Bone marrow transplantation for breast cancer is now discredited, but plenty of other expensive treatments and tests are still
being overused and overpromoted for all kinds of diseases.
Research conducted over the past decade by the Dartmouth Medical School Center for the Evaluative Clinical Sciences has concluded
that the Medicare bill of a given community is determined in large part by its supply of medical services--hospital beds,
physicians, and specialists--rather than the medical needs of its residents.
In Miami, which is well stocked with doctors and hospitals, annual Medicare expenditures in 2003 averaged $11,422 per person,
compared with $5,438 in Minneapolis. Yet the Dartmouth researchers found that in regions of the U.S. that spent more on Medicare
patients, the quality of care was actually worse and patients enjoyed no better outcome than in regions that spent far less.

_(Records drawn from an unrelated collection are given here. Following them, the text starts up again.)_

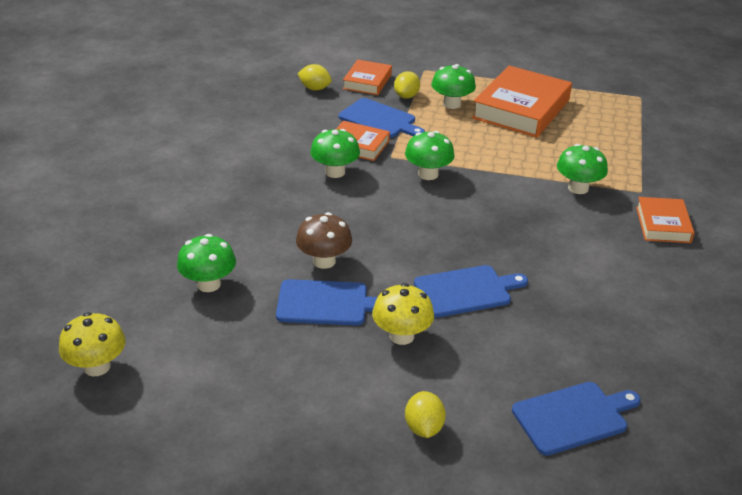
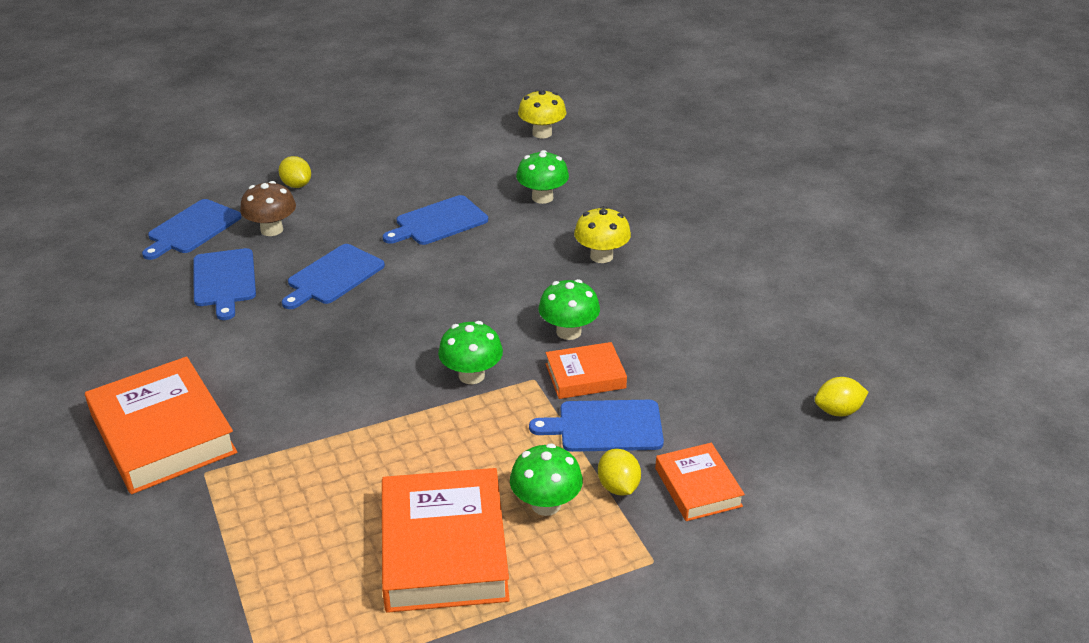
camera: 145 degrees right, 0 degrees up
brown mushroom [296,212,352,269] -> brown mushroom moved to [240,181,296,236]
yellow lemon [298,64,332,90] -> yellow lemon moved to [815,377,868,416]
yellow mushroom [372,283,434,345] -> yellow mushroom moved to [574,206,631,263]
green mushroom [557,144,608,194] -> none
orange book [636,197,694,243] -> orange book [85,357,238,494], size x1.82
none -> blue cutting board [193,248,256,320]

"Hospitals are dangerous places" where patients can pick up life-threatening infections, says Elliott S. Fisher, M.D., of
the Dartmouth research team. Having many different specialists is also a risk factor, probably because of a lack of communication
among the various physicians.
Patients themselves are hardly clamoring for less treatment. "People will say, 'I want that new cancer drug,' even though
it may not be effective," said Len Lichtenfeld, M.D., deputy chief medical officer of the American Cancer Society.
Thirty-four percent of a national sample of 300 primary-care physicians surveyed by the Consumer Reports National Research
Center in August 2007 said their patients "very frequently" or "quite often" requested unnecessary or duplicative medical
tests. And 66 percent said they had acceded to at least one such request within the previous month.
"We have a real cultural infatuation with the latest treatments and the latest technologies," said David Blumenthal, M.D.,
director of the Institute for Health Policy at Massachusetts General Hospital. "This is a fact of life in the U.S."
Paul DeLeeuw, M.D., 62, of Fort Myers, Fla., decided to have a whole-body CT scan, a screening test being promoted nationwide
to spot early warnings of cancer, heart disease, and other ills. He paid for it out of pocket. Bad news: The images, he says,
showed evidence of problems or abnormalities in his coronary arteries, lungs, and liver.
"I thought I was doomed," he recalls. Follow-up tests and referrals to specialists cost several thousand dollars, which insurance
did cover, he says, though none led to a diagnosis of serious disease.
Sixty percent of doctors in our survey said they quite often ordered unneeded tests to protect themselves against malpractice
suits.
What you can do. Designate one doctor, typically your primary-care physician, to coordinate your care.
Ask which treatments have been shown by research to be best for your condition. "When you undergo any test, inquire what the
consequences are if the test is positive," DeLeeuw says.